DtoFieldExtractorReflection helper that produces the canonical set of known JSON keys for a DTO (Java Beans + records, snake_case via Jackson fallback, @JsonProperty aliases). Results are cached.
DriftSamplingPropertiesConfig: enabled, itemSampling.mode (NONE / FIRST_N / ALL), itemSampling.limit.

KodikResponseMapper is a thin facade around a single Spring-managed DriftDetector bean — the same instance sees runtime traffic, probe traffic, and paginated /list calls, so the drift map is a single coherent view of what Kodik has returned since the process started.

Every call through KodikApiClient goes through the same shape:

  1. Receive as Map<String, Object> — the WebClient decoder is bound to Map.class, not to the typed DTO.
  2. Envelope checkDriftDetector compares the top-level keys of the raw map to DtoFieldExtractor.knownJsonFields(EnvelopeDTO.class) and records unknowns under a context label (e.g. KodikSearchResponse).
  3. Item sampling — for envelope-with-results[] shapes, the first N items are checked against the inner DTO (KodikSearchResponse.Result or a typed reference DTO). N comes from orinuno.drift.item-sampling.
  4. Nested material_data — for /search and /list, the same first N results are also sampled against KodikMaterialDataDto, keyed as MaterialData[<content-type>] so a drama-only field showing up in an anime result is obvious in the report.
  5. Convert — only after sampling, ObjectMapper.convertValue(raw, DTO.class) produces the typed object. Unknown fields are dropped at that step, but the raw copy stayed in the drift record.

Each HTTP response increments hitCount by exactly one, regardless of how many items inside it drifted — the metric answers “how many responses drifted”, not “how many items drifted”.

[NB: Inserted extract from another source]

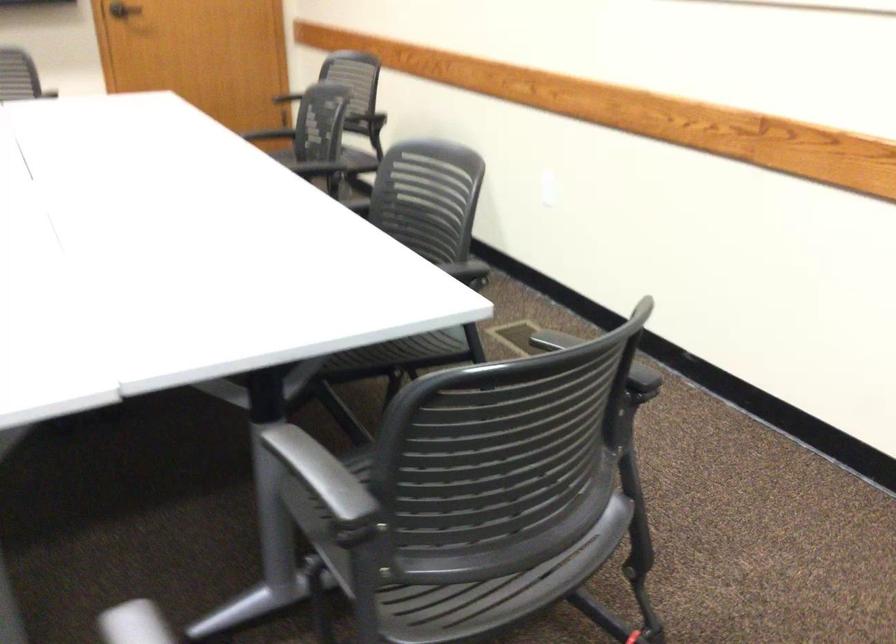
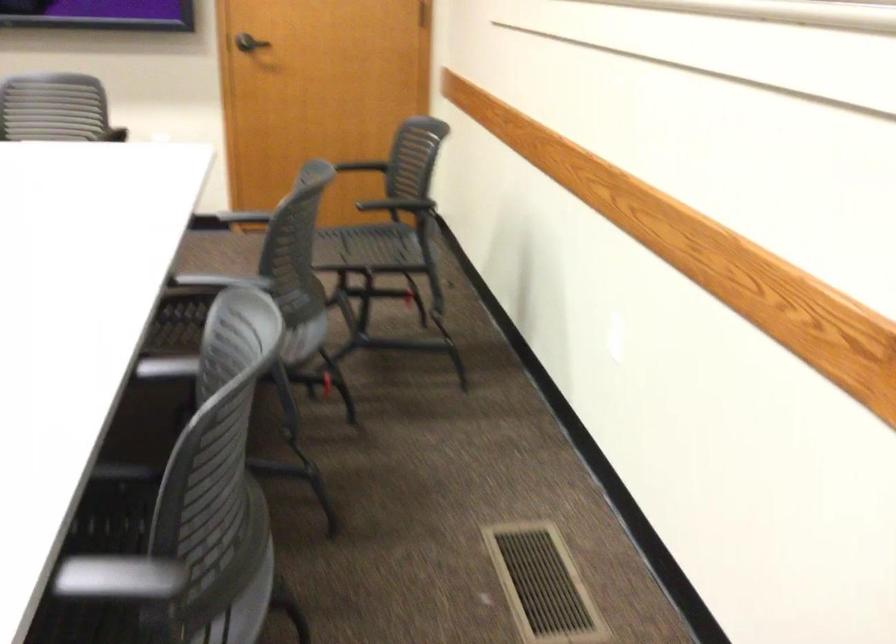
The point at (300, 167) is marked in the first image. Where is the corresponding point in the second image?

(220, 281)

The table is exhaustive as of 2026-04-25:

Entry pointCovered by
/search (typed)KodikApiClient.search() → mapper
/search (raw)KodikApiClient.searchRaw()mapAndDetectChanges
/list (raw + listAll pagination)KodikApiClient.listRaw()doOnNext
/translations/v2, /genres, /countries, /years, /qualities/v2KodikApiClient.translations/genres/... → typed reference mapper (envelope + item)
material_data (first-N results)KodikResponseMapper.sampleMaterialData
Token probes (/search, /list)KodikTokenValidator.probe()

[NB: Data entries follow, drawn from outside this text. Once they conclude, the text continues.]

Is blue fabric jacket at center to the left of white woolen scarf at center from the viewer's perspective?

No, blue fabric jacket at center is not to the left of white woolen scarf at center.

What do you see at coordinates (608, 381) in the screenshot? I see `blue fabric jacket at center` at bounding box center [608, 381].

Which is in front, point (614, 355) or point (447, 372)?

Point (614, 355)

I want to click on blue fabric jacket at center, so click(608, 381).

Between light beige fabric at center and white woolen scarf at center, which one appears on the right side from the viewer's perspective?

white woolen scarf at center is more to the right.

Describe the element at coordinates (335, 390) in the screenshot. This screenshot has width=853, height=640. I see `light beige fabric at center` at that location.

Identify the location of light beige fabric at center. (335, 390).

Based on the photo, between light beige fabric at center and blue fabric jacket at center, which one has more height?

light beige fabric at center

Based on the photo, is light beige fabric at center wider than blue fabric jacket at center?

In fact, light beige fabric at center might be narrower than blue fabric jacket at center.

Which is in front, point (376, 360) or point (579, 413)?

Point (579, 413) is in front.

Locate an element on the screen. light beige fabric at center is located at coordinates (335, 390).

A known coupling is documented in KodikTokenValidator: probes share the same DriftDetector as runtime traffic. If probe-isolated stats become useful, a future TrafficAnalyzer service can route probes through a dedicated detector without touching the probe code path.

orinuno:
drift:
enabled: true # ORINUNO_DRIFT_ENABLED
item-sampling:
mode: FIRST_N # ORINUNO_DRIFT_ITEM_SAMPLING_MODE — NONE | FIRST_N | ALL
limit: 10 # ORINUNO_DRIFT_ITEM_SAMPLING_LIMIT — only used by FIRST_N
  • enabled: false turns the detector into a no-op. detectedDrifts stays empty, no reflection is performed.
  • mode: NONE keeps the envelope check but skips item sampling — useful if a single large response is costly to scan.
  • mode: ALL sanity-checks everything — fine for small reference responses, expensive for 1000-item /list pages.

GET /api/v1/health/schema-drift returns a JSON map keyed by context label. Values carry the set of unknown keys, first/last seen timestamps, and the number of responses that hit that context.

Example after Kodik adds a new field under material_data for dramas:

{
"MaterialData[drama]": {
"unknownFields": ["new_drama_metric"],
"firstSeen": "2026-04-25T08:12:31Z",
"lastSeen": "2026-04-25T09:47:02Z",
"hitCount": 42
}
}

In a healthy system this is an empty object; if it grows, it is the signal to update the matching DTO (usually adding a component to the Java record or a field to the DTO class) and redeploy.

Two common alternatives both fail for our use case:

  • Strict typed binding@JsonIgnoreProperties(ignoreUnknown = false) turns drift into a deserialization error and a 5xx for the consumer. That is noisy and paints drift as a crash instead of a signal.
  • Permissive typed binding@JsonIgnoreProperties(ignoreUnknown = true) silently drops new fields. That is exactly what we do not want: the whole reason this project exists is to detect those silent drops.

Raw-map-first gives us permissive behaviour at runtime plus full observability. We never break the consumer because Kodik added a field, and we always know when they did.